2024-08-15T10:07:46.110630606Z {"requestId": "sync-9ba78228-2771-4781-a1b8-16aac1718974-e1", "message": "Failed to return job results. | 400, message='Bad Request', url='https://api.runpod.ai/v2/wsdp02o8uipf7h/job-done/4vmqpadg317i92/sync-9ba78228-2771-4781-a1b8-16aac1718974-e1?gpu=NVIDIA+RTX+4000+Ada+Generation&isStream=false'", "level": "ERROR"}
2024-08-15T10:07:46.110678748Z {"requestId": "sync-9ba78228-2771-4781-a1b8-16aac1718974-e1", "message": "Finished.", "level": "INFO"}
2024-08-15T10:07:46.634466067Z {"requestId": "79345661-90dd-42ef-a3bc-5a2b82f70d66-e1", "message": "Started.", "level": "INFO"}
2024-08-15T10:07:46.735420699Z {"requestId": "79345661-90dd-42ef-a3bc-5a2b82f70d66-e1", "message": "Failed to return job results. | 400, message='Bad Request', url='https://api.runpod.ai/v2/wsdp02o8uipf7h/job-done/4vmqpadg317i92/79345661-90dd-42ef-a3bc-5a2b82f70d66-e1?gpu=NVIDIA+RTX+4000+Ada+Generation&isStream=false'", "level": "ERROR"}
2024-08-15T10:07:46.735438659Z {"requestId": "79345661-90dd-42ef-a3bc-5a2b82f70d66-e1", "message": "Finished.", "level": "INFO"}
I guess this also doesn't help with finding anything. What could be the next steps here to debug what is going on @pandyamarut? Or maybe you have another idea @michaelfeil?
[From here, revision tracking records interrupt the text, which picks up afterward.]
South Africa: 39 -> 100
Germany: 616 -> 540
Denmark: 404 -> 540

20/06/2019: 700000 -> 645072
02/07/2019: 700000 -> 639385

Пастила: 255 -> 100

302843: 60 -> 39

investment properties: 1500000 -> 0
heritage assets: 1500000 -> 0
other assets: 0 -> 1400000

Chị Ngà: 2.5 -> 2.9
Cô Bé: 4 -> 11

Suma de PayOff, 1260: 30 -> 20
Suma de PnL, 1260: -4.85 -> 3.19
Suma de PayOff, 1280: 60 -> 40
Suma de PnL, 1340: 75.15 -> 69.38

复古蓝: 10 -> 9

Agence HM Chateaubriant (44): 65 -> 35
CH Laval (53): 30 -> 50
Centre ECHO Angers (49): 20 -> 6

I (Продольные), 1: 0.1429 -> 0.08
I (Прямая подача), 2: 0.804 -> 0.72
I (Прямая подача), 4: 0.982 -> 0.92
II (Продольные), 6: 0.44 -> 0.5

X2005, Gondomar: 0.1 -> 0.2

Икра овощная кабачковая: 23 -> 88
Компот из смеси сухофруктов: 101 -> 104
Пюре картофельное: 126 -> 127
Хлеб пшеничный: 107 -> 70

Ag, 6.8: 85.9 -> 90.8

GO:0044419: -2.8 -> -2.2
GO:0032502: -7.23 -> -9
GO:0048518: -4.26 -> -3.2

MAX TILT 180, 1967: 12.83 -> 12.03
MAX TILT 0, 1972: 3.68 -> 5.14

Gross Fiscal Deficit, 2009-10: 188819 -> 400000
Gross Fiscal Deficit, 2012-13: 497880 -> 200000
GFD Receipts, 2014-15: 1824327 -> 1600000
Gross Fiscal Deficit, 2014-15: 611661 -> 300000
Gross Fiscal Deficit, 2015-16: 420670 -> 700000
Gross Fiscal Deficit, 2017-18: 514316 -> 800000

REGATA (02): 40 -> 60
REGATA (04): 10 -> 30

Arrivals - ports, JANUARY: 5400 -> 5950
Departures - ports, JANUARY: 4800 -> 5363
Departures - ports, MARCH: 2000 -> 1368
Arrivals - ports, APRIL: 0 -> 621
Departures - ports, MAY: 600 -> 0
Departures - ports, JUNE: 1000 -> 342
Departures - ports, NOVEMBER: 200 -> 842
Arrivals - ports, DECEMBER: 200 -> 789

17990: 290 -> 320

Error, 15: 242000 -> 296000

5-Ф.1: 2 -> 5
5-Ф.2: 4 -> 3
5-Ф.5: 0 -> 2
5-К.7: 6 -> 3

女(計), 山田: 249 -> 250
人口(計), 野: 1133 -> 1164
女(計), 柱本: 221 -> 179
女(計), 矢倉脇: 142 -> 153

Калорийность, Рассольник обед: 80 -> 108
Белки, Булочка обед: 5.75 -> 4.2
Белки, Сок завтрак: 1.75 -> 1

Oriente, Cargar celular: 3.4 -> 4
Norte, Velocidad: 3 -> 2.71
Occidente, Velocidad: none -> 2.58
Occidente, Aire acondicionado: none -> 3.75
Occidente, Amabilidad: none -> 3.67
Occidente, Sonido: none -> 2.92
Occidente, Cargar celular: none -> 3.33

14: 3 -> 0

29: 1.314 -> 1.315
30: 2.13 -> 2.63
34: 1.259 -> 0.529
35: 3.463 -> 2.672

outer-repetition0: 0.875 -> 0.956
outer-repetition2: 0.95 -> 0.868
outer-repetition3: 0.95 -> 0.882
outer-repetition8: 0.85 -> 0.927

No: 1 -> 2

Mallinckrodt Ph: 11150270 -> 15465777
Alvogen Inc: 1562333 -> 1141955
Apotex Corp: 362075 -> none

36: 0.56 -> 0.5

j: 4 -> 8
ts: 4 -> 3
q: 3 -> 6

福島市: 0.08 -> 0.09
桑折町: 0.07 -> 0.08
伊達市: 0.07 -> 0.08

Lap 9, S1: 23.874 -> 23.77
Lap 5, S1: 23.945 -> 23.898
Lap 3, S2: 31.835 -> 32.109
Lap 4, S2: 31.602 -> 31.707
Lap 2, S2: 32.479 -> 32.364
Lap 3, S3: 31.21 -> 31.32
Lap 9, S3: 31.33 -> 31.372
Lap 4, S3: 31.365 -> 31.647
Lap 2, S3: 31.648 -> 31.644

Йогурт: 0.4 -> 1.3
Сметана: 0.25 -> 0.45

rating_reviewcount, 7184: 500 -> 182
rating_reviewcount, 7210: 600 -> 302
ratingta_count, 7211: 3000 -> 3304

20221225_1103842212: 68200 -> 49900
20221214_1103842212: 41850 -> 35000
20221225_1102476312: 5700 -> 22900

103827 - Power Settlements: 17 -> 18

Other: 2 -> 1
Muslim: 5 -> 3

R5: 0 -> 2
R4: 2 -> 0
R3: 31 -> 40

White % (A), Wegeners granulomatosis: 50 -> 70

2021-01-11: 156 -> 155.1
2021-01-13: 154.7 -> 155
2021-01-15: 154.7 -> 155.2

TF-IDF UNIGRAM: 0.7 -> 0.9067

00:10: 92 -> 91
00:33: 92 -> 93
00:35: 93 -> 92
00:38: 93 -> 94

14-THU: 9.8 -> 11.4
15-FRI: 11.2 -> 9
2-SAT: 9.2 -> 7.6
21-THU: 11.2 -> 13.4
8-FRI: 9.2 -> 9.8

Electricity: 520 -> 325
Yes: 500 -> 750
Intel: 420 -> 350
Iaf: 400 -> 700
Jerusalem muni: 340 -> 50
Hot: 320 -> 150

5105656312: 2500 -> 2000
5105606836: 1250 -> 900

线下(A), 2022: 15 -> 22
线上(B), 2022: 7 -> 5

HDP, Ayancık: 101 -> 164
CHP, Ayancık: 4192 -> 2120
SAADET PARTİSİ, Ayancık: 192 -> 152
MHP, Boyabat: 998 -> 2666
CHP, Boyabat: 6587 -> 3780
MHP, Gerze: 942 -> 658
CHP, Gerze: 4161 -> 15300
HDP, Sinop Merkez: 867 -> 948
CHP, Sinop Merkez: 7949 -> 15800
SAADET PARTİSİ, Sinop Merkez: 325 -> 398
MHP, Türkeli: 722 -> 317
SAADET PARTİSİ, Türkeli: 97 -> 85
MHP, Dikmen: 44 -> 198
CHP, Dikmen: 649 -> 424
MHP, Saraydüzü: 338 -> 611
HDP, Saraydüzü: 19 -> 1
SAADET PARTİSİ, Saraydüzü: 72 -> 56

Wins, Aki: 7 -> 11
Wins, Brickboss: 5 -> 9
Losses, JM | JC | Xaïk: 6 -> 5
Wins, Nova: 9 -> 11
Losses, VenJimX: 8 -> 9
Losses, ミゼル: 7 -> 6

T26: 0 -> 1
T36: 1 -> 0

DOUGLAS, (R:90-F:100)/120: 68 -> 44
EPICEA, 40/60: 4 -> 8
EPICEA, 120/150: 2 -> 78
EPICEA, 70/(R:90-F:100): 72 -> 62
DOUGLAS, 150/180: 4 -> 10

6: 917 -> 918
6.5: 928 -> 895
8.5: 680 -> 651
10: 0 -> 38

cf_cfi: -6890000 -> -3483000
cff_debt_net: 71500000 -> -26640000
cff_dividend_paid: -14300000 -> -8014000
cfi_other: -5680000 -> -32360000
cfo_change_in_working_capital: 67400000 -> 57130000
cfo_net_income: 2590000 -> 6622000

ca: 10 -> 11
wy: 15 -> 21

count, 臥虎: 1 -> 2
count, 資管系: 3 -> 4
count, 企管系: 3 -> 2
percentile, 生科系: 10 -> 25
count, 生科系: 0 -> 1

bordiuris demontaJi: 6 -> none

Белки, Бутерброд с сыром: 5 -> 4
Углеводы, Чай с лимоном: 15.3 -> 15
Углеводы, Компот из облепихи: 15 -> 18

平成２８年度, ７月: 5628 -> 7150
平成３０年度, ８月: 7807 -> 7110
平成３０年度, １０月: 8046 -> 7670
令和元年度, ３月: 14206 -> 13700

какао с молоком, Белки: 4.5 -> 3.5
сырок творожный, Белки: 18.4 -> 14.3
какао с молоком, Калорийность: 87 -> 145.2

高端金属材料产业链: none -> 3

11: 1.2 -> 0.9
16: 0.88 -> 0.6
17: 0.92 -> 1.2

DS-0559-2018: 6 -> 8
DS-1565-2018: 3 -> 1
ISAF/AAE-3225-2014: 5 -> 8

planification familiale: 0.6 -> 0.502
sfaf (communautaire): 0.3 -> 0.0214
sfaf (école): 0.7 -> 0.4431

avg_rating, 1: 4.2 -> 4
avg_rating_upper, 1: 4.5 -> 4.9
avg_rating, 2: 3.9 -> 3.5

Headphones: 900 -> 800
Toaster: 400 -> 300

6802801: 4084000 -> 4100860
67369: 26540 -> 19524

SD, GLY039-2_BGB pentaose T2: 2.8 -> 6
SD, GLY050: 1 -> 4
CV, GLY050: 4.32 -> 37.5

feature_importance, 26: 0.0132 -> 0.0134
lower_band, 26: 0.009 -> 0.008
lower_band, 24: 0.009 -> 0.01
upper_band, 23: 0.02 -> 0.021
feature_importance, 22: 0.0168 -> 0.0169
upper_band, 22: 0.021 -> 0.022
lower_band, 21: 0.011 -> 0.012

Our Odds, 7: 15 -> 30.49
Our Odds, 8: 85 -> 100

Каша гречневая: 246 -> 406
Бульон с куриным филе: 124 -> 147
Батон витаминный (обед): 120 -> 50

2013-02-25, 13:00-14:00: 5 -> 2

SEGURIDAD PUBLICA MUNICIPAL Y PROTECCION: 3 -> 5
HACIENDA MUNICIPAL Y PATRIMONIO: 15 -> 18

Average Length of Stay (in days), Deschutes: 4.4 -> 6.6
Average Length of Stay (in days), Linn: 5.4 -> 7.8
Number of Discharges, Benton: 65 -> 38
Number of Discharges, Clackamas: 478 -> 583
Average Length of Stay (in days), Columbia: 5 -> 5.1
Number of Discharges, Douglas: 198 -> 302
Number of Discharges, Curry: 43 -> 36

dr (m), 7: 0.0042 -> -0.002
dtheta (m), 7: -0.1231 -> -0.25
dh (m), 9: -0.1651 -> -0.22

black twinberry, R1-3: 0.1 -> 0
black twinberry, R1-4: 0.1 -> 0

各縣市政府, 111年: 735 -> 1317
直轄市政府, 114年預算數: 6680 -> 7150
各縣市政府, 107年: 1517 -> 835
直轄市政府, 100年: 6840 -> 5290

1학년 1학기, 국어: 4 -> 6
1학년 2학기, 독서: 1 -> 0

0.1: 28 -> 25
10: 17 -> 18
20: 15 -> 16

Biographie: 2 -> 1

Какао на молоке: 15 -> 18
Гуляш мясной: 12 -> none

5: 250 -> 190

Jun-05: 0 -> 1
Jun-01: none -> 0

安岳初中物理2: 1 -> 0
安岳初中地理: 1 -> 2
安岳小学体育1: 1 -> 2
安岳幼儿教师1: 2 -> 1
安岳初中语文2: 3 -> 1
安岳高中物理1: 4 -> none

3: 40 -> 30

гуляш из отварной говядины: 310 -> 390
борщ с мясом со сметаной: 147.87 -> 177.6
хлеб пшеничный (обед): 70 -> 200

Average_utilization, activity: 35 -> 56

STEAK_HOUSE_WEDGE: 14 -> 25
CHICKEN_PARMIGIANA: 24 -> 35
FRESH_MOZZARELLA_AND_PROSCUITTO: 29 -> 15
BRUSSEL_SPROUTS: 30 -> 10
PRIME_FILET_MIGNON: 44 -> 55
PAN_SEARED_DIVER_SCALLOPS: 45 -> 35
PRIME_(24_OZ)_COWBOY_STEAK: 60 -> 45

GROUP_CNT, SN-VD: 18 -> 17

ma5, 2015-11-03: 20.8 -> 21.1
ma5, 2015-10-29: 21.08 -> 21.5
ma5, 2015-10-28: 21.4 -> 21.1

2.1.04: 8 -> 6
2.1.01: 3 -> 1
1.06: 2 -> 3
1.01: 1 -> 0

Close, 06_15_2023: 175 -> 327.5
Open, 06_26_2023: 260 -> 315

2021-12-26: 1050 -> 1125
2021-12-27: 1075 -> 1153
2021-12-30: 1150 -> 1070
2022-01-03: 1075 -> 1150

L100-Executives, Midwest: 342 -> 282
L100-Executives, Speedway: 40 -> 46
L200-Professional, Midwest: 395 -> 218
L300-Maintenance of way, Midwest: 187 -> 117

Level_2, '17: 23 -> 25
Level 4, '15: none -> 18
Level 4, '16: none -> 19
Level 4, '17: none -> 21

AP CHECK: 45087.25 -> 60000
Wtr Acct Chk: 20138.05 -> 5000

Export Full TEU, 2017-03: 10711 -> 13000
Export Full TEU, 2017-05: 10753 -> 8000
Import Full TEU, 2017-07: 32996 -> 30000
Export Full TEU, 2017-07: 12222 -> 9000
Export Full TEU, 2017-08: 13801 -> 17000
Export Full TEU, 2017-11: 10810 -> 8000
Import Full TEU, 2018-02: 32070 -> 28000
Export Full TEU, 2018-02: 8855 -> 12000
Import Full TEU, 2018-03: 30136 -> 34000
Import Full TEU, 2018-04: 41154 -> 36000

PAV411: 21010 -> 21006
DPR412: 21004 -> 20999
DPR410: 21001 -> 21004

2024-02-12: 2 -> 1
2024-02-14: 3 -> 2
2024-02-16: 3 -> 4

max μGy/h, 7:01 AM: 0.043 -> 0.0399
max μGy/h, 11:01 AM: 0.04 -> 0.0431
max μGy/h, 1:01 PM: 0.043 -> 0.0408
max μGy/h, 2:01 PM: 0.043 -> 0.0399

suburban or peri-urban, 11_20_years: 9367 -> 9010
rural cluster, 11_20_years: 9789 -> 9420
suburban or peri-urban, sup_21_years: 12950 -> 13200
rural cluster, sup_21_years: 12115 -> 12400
Talked with @pandyamarut: We will try to debug what is going on here!
When using the worker with the image
runpod/worker-infinity-embedding:stable-cuda12.1.0
, with this env varMODEL_NAMES
:jinaai/jina-embeddings-v2-base-de
, we see this error:According to https://github.com/michaelfeil/infinity/issues/115#issuecomment-1967237474 we should be able to solve this by setting these env variables:
INFINITY_DISABLE_OPTIMUM
:TRUE
INFINITY_DISABLE_COMPILE
:TRUE
But this is not working, we still see an error:
Request
Output
So it looks like everything is completed, but there is no expected output (the embeddings).
OpenAI-compatible API
The behavior is the same when using the OpenAI-compatible API: It doesn't work, just provides the same output as above.